Headaches and bowel conditions may be linked genetically.
New research cited in a release from the American Academy of Neurology has found a link between migraine and tension headaches, and Irritable Bowel Syndrome (IBS), according to a report on WebMD.
The findings, released online and scheduled to be presented at the April meeting of the Academy in Vancouver, Canada, just may point more researchers toward finding new treatments for all of the disorders, including IBS, which affects as many as 45 million Americans. The condition, with symptoms such as abdominal pain, cramping, bloating, gas, diarrhea or constipation, is the most common gastrointestinal disorder in the world, but the exact cause of the condition is still unknown. Many more may suffer from the disorder but have not been officially diagnosed with the condition.
The new study evaluated 107 people with migraine headaches, 53 with what was described as tension headaches, another 107 with IBS, and 53 with none of the above conditions. The findings revealed 54 percent of those with migraines were likely to also suffer from IBS, almost twice as many as those with the tension-type headaches at 28 percent.
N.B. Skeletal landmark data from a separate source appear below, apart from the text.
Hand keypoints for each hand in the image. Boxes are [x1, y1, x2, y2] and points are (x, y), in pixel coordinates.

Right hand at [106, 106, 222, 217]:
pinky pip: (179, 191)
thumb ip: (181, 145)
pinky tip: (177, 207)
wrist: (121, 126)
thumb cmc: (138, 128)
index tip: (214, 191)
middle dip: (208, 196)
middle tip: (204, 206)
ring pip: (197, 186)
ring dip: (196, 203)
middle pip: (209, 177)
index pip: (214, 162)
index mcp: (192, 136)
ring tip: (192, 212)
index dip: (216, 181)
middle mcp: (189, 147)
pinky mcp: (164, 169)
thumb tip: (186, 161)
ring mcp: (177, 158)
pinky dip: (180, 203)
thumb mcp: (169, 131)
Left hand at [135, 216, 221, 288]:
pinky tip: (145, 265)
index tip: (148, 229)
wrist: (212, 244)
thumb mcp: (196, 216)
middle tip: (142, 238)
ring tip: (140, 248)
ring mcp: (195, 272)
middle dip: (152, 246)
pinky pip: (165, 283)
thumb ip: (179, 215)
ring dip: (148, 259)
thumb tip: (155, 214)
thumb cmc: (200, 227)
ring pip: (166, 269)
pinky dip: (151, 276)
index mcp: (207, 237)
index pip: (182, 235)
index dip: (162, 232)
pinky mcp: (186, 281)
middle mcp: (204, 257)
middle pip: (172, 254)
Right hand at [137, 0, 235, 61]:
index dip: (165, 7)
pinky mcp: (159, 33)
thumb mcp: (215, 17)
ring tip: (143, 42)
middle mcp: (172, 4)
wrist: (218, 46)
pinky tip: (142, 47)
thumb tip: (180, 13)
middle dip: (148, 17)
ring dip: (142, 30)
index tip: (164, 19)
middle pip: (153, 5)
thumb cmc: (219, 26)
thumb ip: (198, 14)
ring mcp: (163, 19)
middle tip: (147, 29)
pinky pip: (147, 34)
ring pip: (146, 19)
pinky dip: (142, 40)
Of the 107 with IBS, the survey found 38 also had migraines, and another 24 suffered from tension headaches.
With the research focusing on the genetics, in particular the serotonin transporter gene and the serotonin receptor 2A gene, the study’s authors determined that people that have IBS, migraines or tension headaches had at lease one gene that was different from those study participants that had none of the disorders.
Dr. Derya Uluduz, study author from Istanbul University in Turkey, said in the release, “Since headache and irritable bowel syndrome are such common conditions, and causes for both are unknown, discovering a possible link that could shed light on shared genetics of the conditions is encouraging.”
Uluduz adds, “Further studies are needed to explore this possible link. Discovering shared genes may lead to more future treatment strategies for these chronic conditions.”
Although the findings have been released, the conclusions of the research team will be considered as preliminary until they have been published in a medical journal after a peer review.